A experiência tanto dos professores como dos alunos é fonte de conhecimento prévio proveniente de algum tipo de conexão com a comunidade, quer seja essa conexão rica, inteiramente aprazível, estimulante e nutriente, quer seja ela distante e lamentável. A utilização desse conhecimento prévio, que poderá vir do lar ou da comunidade, tem relação com o processo de educação. SHAPIRO (2004), ao estudar o que é que os estudantes aprendem pela leitura de um texto, concluiu que “o conteúdo do conhecimento prévio pode afetar o grau de informação que os leitores extraem de um texto” (p. 162) e que, embora “um conhecimento prévio preciso possa ajudar os leitores a extrair informação de um texto, um conhecimento prévio inexato pode até mesmo

interferir com o aprendizado” (p. 163). Os estudos de Lipson, de 1982 e 1983 (citados

por SHAPIRO, 2004), alertam que é mais difícil corrigir um conhecimento prévio incorreto durante o processo de aprendizagem do que assimilar uma informação desconhecida. Os professores e membros da comunidade que pelejam no sentido de corrigir conceitos errôneos baseados em preconceitos, estereótipos, medos infundados de pessoas, culturas e comunidades desconhecidas, esforçam-se para corrigir um conhecimento prévio inexato. SHAPIRO (2004) sugere que os professores capazes de identificar aquilo que os estudantes já sabem, o conhecimento prévio que eles trazem consigo para a escola, estão mais bem capacitados para identificar o que é que eles estão aprendendo na escola. Além disso, como sugere Freire (1973), é preciso que os professores se familiarizem com as vidas e realidades de seus alunos. Precisam prestigiar o conhecimento que eles trazem consigo, derivado do contexto de sua experiência, como sendo, do ponto de vista educacional, matriz de relevância, prazer, emancipação e autonomia, tanto para alunos como para professores.

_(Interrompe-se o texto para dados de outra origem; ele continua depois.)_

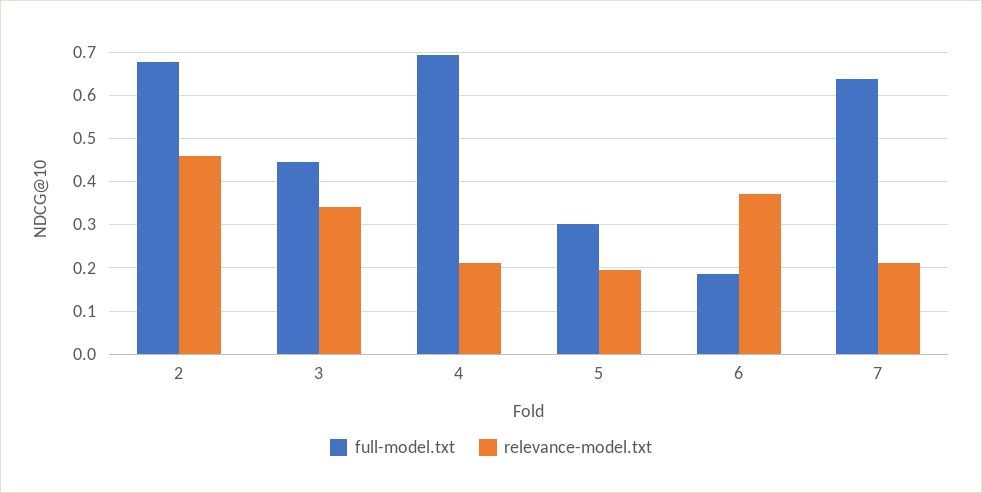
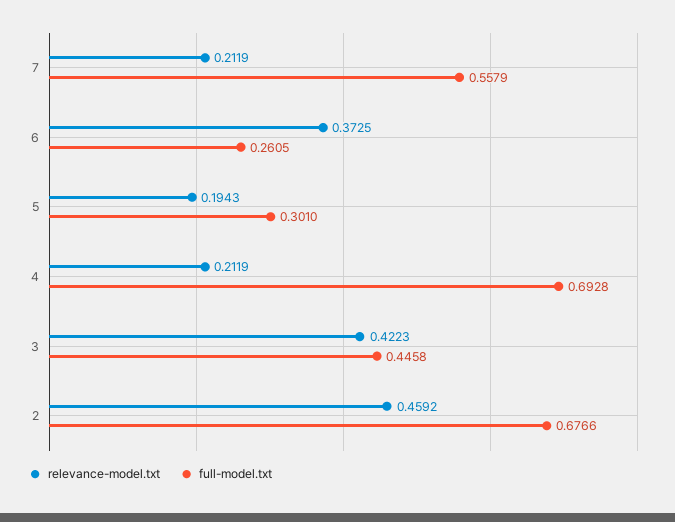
relevance-model.txt, 3: 0.34 -> 0.4223
full-model.txt, 6: 0.18 -> 0.2605
full-model.txt, 7: 0.64 -> 0.5579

O conhecimento que posso identificar como resultado de meu envolvimento com ações comunitárias permite-me identificar alguns dos objetivos que os grupos comunitários parecem compartir. Exemplos:

• aquisição da auto-suficiência por meio de iniciativas comerciais;

• aquisição e demonstração de autodeterminação política e cultural pelo esforço próprio;

• iniciativas de melhoria ambiental e participação nelas;

• exploração e compartilhamento de histórias, filosofias e cosmologias pessoais como um aspecto importante da história coletiva;

• utilização da arte, da estética pessoal e comunitária e do ensino de arte como instrumentos de transformação social;

• celebração, valorização e observação pública e privada de crenças e práticas pessoais e comunitárias importantes; e

• concessão de voz aos sem-voz.

À medida que fui me familiarizando com esses objetivos, comecei a compreender que eles são formulados e moldados por experiências do passado e do presente, como deve acontecer também com os objetivos da educação formal. Parece também que, para que os educadores possam propugnar por objetivos que sejam importantes e valiosos para alunos e professores, é preciso que as características das ações comunitárias fiquem bem claras tanto para eles como para os estudantes. A identificação de ações criativas e positivas da comunidade e a participação nessas ações poderão levar a uma pedagogia educacional esclarecida e fazer com que a epistemologia baseada na comunidade seja reconhecida e utilizada com proveito como conteúdo curricular.